Awesome

ZipLoRA-pytorch

This is an implementation of ZipLoRA: Any Subject in Any Style by Effectively Merging LoRAs by mkshing.

The paper summary by the author is found here.

result

Installation

git clone git@github.com:mkshing/ziplora-pytorch.git
cd ziplora-pytorch
pip install -r requirements.txt

Usage

1. Train LoRAs for subject/style images

In this step, 2 LoRAs for subject/style images are trained based on SDXL. Using SDXL here is important because they found that the pre-trained SDXL exhibits strong learning when fine-tuned on only one reference style image.

Fortunately, diffusers already implemented LoRA based on SDXL here and you can simply follow the instruction.

For example, your training script would be like this.

export MODEL_NAME="stabilityai/stable-diffusion-xl-base-1.0"
# for subject
export OUTPUT_DIR="lora-sdxl-dog"
export INSTANCE_DIR="dog"
export PROMPT="a sbu dog"
export VALID_PROMPT="a sbu dog in a bucket"

# for style
# export OUTPUT_DIR="lora-sdxl-waterpainting"
# export INSTANCE_DIR="waterpainting"
# export PROMPT="a cat of in szn style"
# export VALID_PROMPT="a man in szn style"

accelerate launch train_dreambooth_lora_sdxl.py \
  --pretrained_model_name_or_path=$MODEL_NAME  \
  --instance_data_dir=$INSTANCE_DIR \
  --output_dir=$OUTPUT_DIR \
  --instance_prompt="${PROMPT}" \
  --rank=64 \
  --resolution=1024 \
  --train_batch_size=1 \
  --learning_rate=5e-5 \
  --report_to="wandb" \
  --lr_scheduler="constant" \
  --lr_warmup_steps=0 \
  --max_train_steps=1000 \
  --validation_prompt="${VALID_PROMPT}" \
  --validation_epochs=50 \
  --seed="0" \
  --mixed_precision="fp16" \
  --enable_xformers_memory_efficient_attention \
  --gradient_checkpointing \
  --use_8bit_adam \
  --push_to_hub \

In the above script, all hyperparameters such as --max_train_steps and --rank are followed the paper. But, of course, you can tweak them for your images.
You can find style images in aim-uofa/StyleDrop-PyTorch.

2. Train ZipLoRA

export MODEL_NAME="stabilityai/stable-diffusion-xl-base-1.0"

# for subject
export LORA_PATH="mkshing/lora-sdxl-dog"
export INSTANCE_DIR="dog"
export PROMPT="a sbu dog"

# for style
export LORA_PATH2="mkshing/lora-sdxl-waterpainting"
export INSTANCE_DIR2="waterpainting"
export PROMPT2="a cat of in szn style"

# general 
export OUTPUT_DIR="ziplora-sdxl-dog-waterpainting"

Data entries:
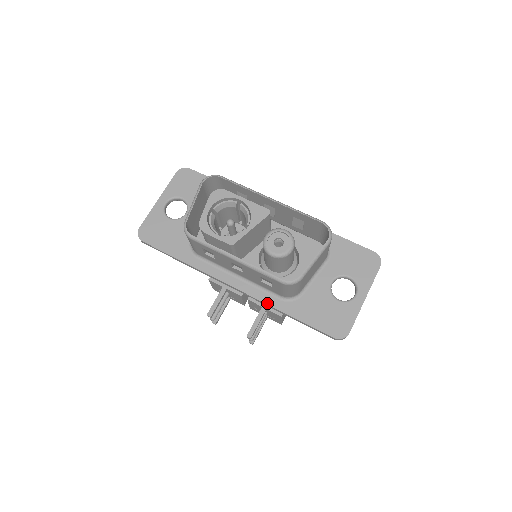
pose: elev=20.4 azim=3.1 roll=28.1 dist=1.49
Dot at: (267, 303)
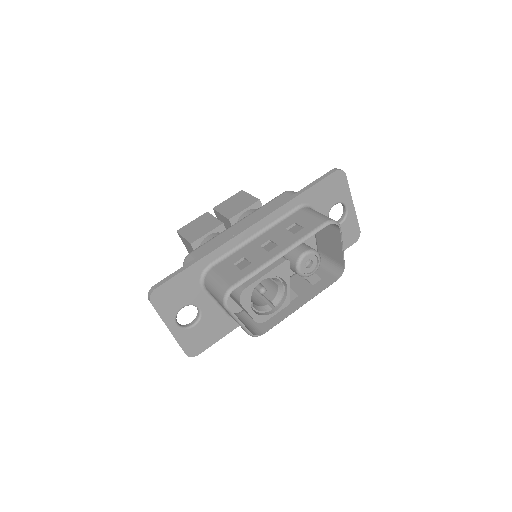
Dot at: occluded
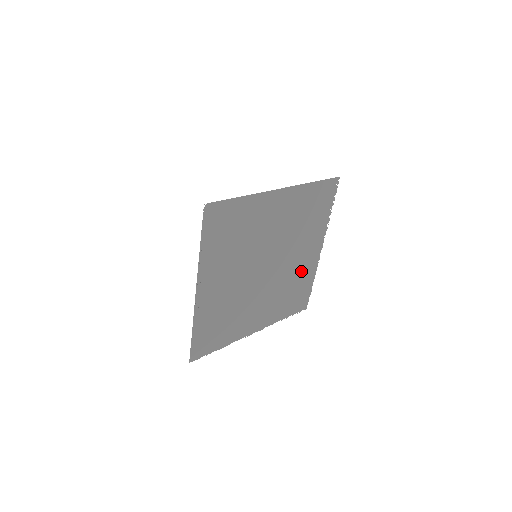
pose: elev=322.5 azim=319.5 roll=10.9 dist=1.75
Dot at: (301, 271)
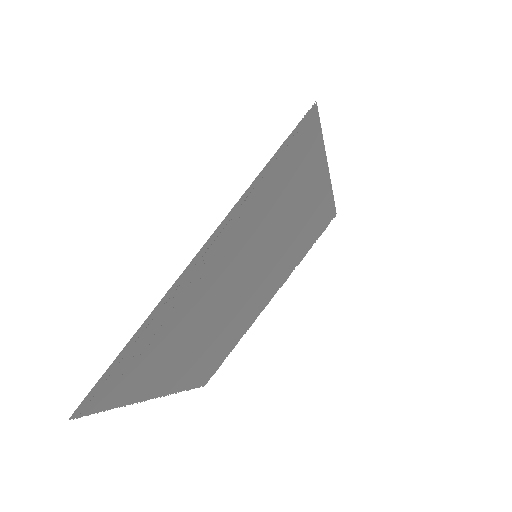
Dot at: (244, 320)
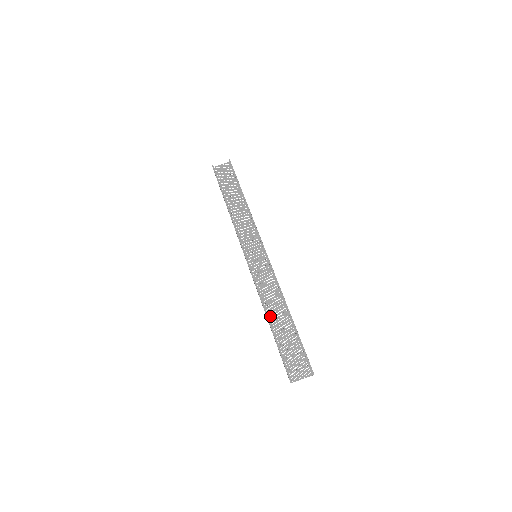
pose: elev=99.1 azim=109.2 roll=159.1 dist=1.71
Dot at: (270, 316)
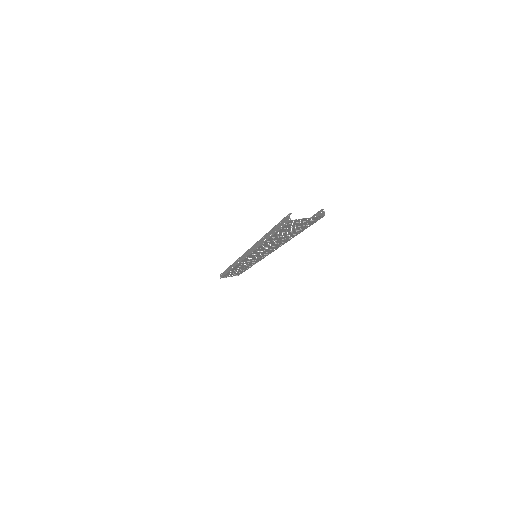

> [Stated problem 1]
According to the ZipLoRA-pytorch page, why are the subject and style LoRAs trained on SDXL? Answer in one to three sentences.
> [Stated problem 2]
Reproduce the passage of the ZipLoRA-pytorch page starting at "Installation" and ending at "reference style image.".
Rely solely on the ZipLoRA-pytorch page for every answer.

> [Exercise solution 1]
The two LoRAs are trained on SDXL because the pre-trained SDXL was found to show strong learning when fine-tuned on only one reference style image.

> [Exercise solution 2]
Installation

git clone git@github.com:mkshing/ziplora-pytorch.git
cd ziplora-pytorch
pip install -r requirements.txt

Usage

1. Train LoRAs for subject/style images

In this step, 2 LoRAs for subject/style images are trained based on SDXL. Using SDXL here is important because they found that the pre-trained SDXL exhibits strong learning when fine-tuned on only one reference style image.